Ugh. Unfortunately all you can really do is continue to go no contact, maybe apologize in advance to any mutual friends you may have "Just FYI Sharon is no longer in my life, i'm sorry if you've heard from her" and wait until she tires herself out.

The thing you do want to be ready for is to tell her to fuck herself when she inevitably comes back seeking your forgiveness. It won't be long- the less you entertain it and let it bother you.

level 2
Original Poster3 points · 3 years ago

I really need to stop fantasizing about the telling her to go fuck herself part lol

level 3

LOL as hard as it is- yea you gotta let that go hahaha.

She's doing this because she's desperate to get a reaction, but if you don't react (like at all) she'll get the message that you don't give a shit way sooner. Plus, if you don't engage, she's just embarrassing herself. It's not 'the two of you fighting' it's just her slamming her head into a brick wall for the whole world to see, and everyone will see her for the shitty person she is.

Stay classy/ stay out of it. Best way to go.

level 1

Man, she's so self-centered that it almost feels unreal.

I would tell your friends and family what's up. I hope her brother gets it. Don't engage with her. She hopefully will tire herself of this.

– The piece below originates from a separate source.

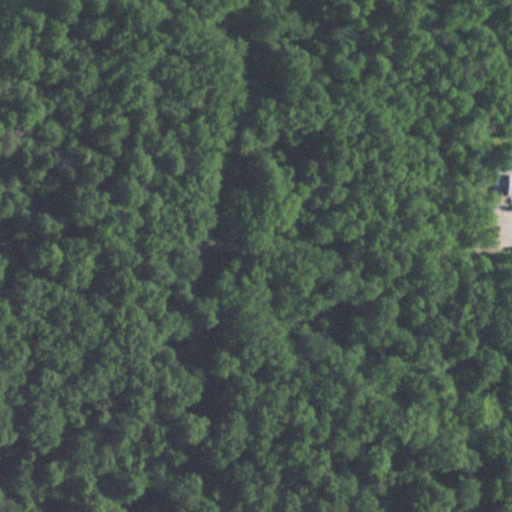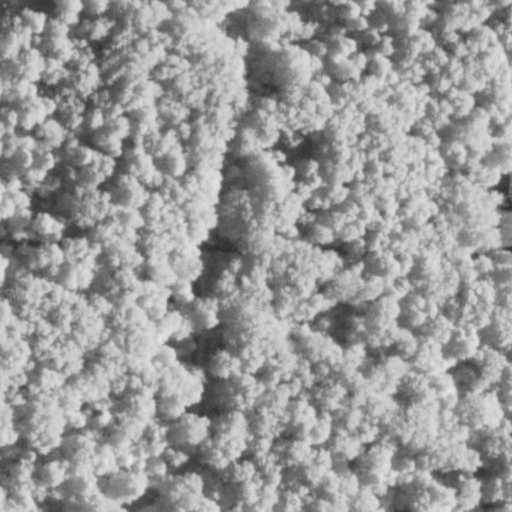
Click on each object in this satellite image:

Save her messages and such in case you need a restraining order, but I hope she just bores herself of you and goes about her life.

level 1
4 points · 3 years ago

The best way to handle this woman is to stop feeding the troll. Don't react to her texts, emails, etc. Tell her Brother and SIL who you are still friends with that you've done this, and you don't wish to have any interactions, or even hear mention of her. You're sorry if this causes difficulty for them, they're important to you, but you can't deal with HER. Make a post on Social media telling your family and friends that you've excluded this toxic person from your life, and you recommend that if she attempts to message or friend them, they ignore.

You have to be like a great stone wall - nothing she says or does gets past. If she continues to try, you can also send her a certified letter that says any continued attempts on her part to harass you or your friends and family will be reported to the police.

level 2
Original Poster2 points · 3 years ago

The stone walling gets hard. I've been trying to limit the info I get about her and what she's saying, but sometimes her brother asks for clarification on something she's told him. He knows she's crazy, but I feel bad for not reassuring him.

level 2

OK- posting on social media about how you're breaking off from her is definitely, Definitely feeding the troll

level 3

A simple one time post to family and friends saying you're sorry if she contact them, you've made it VERY clear that you don't want anything to do with her, but you've been told she's been getting in touch with people. You give other people the heads up on what's going on. If they then choose to accept her friend request, there's nothing you can do to stop it. But you can decide if those people need to be locked down as well. It's simply the easiest way of letting people know the situation, and apologizing that she's trying to involve them in it.

level 1

Oh nan, i remember your post about pressure points--and didnt you make another one about the cat? Anyway it's GREAT to hear you got away from the guy who was fucki g up your neck. I hope it's improved.

Aa for your ex friend, ignooore. Focus on strengthening the relationships with your other friends. Enjoy them. Maintain your support system. No matter what your ex friend is saying, showing yourself to your other friends as the nice one and pleasant one will make them favor you over her.

I know you're tired, but if you neglect your friendships, they can whither or be taken from you.

I would tell ex friend's brother that you don't want to hear about her. Tell him you are grieving and don't have the energy to deal with her drama. Make him feel too guilty to keep rubbing it in your face. Talk to him about other things, low stress mucking about stuff.